#### Document section:
The jury's findings were that the public property in question was in a dangerous condition at the time of the accident, and that the dangerous condition was not created by a negligent or wrongful act or omission of a responsible State employee. Thus, even assuming the jury concluded that the existence of the eucalyptus tree on the embankment constituted a dangerous condition of public property at the time of the accident, nevertheless, the jury plainly adopted Nahabedian's testimony that the State did not violate any Caltrans requirement when it planted the tree on the embankment in 1979 or 1980, and it reasonably concluded based on this evidence the State did not otherwise act unreasonably in planting young immature trees along the embankment. The jury was free to reject the theories of negligence or wrongdoing advanced by plaintiffs' experts.

#### Recorded information:

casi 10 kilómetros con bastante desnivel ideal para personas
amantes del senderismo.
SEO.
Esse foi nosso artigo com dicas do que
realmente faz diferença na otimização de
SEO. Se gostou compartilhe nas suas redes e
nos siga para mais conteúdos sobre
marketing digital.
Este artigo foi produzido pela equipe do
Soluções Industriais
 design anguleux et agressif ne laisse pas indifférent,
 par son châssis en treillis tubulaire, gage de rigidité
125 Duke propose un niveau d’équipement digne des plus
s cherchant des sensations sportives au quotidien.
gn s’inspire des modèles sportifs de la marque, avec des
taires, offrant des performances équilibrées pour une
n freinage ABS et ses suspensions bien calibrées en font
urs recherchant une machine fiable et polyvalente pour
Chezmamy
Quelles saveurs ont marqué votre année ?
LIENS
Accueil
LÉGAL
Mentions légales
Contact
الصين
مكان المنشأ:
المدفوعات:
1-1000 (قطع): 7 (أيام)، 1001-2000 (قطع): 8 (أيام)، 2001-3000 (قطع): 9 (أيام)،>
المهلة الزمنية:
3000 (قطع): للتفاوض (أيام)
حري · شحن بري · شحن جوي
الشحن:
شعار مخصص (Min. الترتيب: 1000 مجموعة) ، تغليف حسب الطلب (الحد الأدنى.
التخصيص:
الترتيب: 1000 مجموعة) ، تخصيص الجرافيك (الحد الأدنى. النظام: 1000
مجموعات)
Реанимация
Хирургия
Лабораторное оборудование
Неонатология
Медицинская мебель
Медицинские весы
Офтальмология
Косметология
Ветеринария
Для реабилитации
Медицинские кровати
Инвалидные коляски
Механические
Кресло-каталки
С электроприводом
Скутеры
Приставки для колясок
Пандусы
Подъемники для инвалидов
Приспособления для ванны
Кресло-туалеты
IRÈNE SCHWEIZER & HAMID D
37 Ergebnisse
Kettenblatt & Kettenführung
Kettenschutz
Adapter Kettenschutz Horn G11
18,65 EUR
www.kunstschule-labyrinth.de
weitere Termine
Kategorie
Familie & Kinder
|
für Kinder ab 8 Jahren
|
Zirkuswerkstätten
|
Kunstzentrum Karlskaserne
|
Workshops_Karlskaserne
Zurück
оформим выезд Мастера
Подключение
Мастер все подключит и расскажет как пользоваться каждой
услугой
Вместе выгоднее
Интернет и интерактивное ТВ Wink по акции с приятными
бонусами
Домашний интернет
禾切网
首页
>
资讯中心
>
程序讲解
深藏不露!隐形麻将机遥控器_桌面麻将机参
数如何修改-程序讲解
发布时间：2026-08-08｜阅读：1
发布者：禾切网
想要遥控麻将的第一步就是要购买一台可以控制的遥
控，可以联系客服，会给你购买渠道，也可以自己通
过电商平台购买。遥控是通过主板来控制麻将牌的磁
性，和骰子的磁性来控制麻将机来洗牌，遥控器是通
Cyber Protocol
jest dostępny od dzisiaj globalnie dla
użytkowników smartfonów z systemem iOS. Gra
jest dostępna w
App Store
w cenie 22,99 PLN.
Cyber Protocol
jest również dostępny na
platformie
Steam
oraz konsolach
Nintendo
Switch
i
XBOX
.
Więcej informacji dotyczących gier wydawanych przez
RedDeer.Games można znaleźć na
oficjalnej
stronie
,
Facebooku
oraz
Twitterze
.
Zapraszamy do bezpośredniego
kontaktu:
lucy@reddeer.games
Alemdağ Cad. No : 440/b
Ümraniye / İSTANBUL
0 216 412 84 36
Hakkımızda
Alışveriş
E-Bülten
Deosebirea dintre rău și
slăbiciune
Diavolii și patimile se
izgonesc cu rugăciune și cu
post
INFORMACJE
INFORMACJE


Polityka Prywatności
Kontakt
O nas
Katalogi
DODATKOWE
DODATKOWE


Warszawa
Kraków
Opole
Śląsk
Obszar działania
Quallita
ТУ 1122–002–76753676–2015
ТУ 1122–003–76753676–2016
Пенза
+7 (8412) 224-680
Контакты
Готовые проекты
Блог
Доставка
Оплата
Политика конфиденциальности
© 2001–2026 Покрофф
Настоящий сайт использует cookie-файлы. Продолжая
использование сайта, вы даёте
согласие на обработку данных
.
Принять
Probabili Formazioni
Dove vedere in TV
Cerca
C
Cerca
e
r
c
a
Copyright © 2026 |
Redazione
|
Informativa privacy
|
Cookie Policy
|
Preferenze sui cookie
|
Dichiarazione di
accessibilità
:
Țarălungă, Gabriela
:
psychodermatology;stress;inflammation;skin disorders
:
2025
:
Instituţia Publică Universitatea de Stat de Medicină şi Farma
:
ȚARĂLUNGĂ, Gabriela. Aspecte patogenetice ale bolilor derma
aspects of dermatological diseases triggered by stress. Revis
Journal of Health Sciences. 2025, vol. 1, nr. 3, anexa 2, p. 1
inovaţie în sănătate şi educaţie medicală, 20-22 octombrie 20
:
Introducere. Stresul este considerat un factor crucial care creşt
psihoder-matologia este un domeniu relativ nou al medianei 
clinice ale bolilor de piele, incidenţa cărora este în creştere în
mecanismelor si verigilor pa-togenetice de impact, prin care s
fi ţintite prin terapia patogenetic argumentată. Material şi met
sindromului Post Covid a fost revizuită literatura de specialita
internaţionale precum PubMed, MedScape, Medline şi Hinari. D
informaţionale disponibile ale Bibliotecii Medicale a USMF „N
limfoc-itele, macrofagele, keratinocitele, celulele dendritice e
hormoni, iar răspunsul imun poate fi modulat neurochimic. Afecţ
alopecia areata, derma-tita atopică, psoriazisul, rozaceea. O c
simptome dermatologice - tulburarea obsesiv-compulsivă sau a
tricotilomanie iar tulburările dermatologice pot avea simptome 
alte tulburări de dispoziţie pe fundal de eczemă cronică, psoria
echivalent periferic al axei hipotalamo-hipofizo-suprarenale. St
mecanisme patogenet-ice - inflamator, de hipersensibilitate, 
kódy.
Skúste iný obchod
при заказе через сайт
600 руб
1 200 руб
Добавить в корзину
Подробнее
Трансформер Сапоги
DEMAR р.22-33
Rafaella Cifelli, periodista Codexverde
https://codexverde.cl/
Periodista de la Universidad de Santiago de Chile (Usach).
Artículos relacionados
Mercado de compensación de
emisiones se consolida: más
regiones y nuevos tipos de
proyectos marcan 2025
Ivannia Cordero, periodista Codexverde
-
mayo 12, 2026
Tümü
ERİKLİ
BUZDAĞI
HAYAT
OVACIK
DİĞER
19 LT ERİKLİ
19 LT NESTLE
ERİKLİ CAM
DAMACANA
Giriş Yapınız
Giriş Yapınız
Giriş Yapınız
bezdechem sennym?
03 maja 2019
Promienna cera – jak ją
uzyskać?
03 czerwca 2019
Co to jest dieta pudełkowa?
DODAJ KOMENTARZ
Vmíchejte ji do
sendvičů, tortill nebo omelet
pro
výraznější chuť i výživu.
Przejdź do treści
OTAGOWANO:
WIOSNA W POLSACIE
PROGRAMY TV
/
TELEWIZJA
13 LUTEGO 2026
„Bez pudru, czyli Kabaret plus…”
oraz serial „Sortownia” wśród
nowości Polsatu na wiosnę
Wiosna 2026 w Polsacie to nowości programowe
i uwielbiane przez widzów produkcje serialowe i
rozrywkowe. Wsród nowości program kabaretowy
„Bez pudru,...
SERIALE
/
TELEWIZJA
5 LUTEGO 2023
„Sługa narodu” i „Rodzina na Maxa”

#### Action item A:
Please retype the court excerpt on the jury's findings between "The jury's findings" and "by plaintiffs' experts.", inclusive.
#### Action item B:
Check each statement against the court excerpt on the jury's findings. Answer yes or no and quote the deciding words. (i) The jury found that a negligent act of a responsible State employee created the dangerous condition. (ii) The tree on the embankment was a eucalyptus. (iii) The State planted the tree on the embankment in 1979 or 1980.
#### Action item C:
Carry on the court excerpt on the jury's findings from the end of its last sentence.
The records have no connection to the court excerpt on the jury's findings.

#### Response box A:
The jury's findings were that the public property in question was in a dangerous condition at the time of the accident, and that the dangerous condition was not created by a negligent or wrongful act or omission of a responsible State employee. Thus, even assuming the jury concluded that the existence of the eucalyptus tree on the embankment constituted a dangerous condition of public property at the time of the accident, nevertheless, the jury plainly adopted Nahabedian's testimony that the State did not violate any Caltrans requirement when it planted the tree on the embankment in 1979 or 1980, and it reasonably concluded based on this evidence the State did not otherwise act unreasonably in planting young immature trees along the embankment. The jury was free to reject the theories of negligence or wrongdoing advanced by plaintiffs' experts.

#### Response box B:
(i) No: "the dangerous condition was not created by a negligent or wrongful act or omission of a responsible State employee"
(ii) Yes: "the existence of the eucalyptus tree on the embankment"
(iii) Yes: "when it planted the tree on the embankment in 1979 or 1980"

#### Response box C:
Plaintiffs maintain that because the evidence before the jury was undisputed that Caltrans created the dangerous condition by designing and building a non-recoverable slope and later planting trees on the slope, we must reject the jury's findings under an exception to the substantial evidence rule set forth in Hicks v. Reis (1943) 21 Cal.2d 654, 660: that the jury cannot rely upon an inference when the inference is "rebutted by clear, positive and uncontradicted evidence of such a nature that it is not subject to doubt in the minds of reasonable men." However, plaintiffs' reliance on this principle presumes that mere creation of a dangerous condition requires a finding of liability under section 835, subdivision (a), a premise that we have already rejected based on Brown and the statute's plain language. Here, it is reasonable to conclude the jury rejected the theory of negligent or wrongful creation of any dangerous condition based not on any inference, but on Nahabedian's direct testimony that the planting of the accident tree on the slope in 1980 did not violate the Caltrans clear recovery zone standards applicable at the time.
B. Actual or Constructive Notice of Dangerous Condition
We further conclude that substantial evidence supports the jury's finding that State did not have actual or constructive notice of the dangerous condition.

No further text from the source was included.